[Recorded data]
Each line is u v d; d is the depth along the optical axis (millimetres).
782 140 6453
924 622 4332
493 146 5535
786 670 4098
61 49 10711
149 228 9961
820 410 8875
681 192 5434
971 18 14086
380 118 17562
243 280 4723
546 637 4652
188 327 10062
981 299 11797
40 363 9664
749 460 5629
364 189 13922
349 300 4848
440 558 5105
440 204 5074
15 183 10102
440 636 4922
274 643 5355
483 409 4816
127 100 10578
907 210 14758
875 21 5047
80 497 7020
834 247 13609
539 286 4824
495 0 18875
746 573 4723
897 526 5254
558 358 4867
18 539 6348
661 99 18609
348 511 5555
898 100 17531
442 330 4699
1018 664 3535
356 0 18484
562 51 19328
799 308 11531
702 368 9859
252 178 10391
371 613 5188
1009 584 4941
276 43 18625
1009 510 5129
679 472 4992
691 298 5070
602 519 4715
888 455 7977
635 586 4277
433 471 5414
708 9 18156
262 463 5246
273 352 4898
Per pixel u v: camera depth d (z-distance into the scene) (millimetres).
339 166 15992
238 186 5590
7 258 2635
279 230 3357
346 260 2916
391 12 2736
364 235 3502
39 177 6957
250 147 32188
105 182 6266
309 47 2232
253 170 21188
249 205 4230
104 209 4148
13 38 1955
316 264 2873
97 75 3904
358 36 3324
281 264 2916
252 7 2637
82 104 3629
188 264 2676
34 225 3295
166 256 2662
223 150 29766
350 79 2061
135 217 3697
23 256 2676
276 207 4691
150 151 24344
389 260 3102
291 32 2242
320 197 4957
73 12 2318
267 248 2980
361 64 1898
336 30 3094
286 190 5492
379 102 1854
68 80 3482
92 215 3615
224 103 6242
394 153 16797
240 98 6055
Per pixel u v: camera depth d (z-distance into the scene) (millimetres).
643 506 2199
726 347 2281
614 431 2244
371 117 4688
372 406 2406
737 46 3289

> _WHAT YOU HAVE TO DO_
Look above and return each line of the records exactly, from the very first through the line with "80 497 7020", both included.

> _SOLUTION BELOW_
Each line is u v d; d is the depth along the optical axis (millimetres).
782 140 6453
924 622 4332
493 146 5535
786 670 4098
61 49 10711
149 228 9961
820 410 8875
681 192 5434
971 18 14086
380 118 17562
243 280 4723
546 637 4652
188 327 10062
981 299 11797
40 363 9664
749 460 5629
364 189 13922
349 300 4848
440 558 5105
440 204 5074
15 183 10102
440 636 4922
274 643 5355
483 409 4816
127 100 10578
907 210 14758
875 21 5047
80 497 7020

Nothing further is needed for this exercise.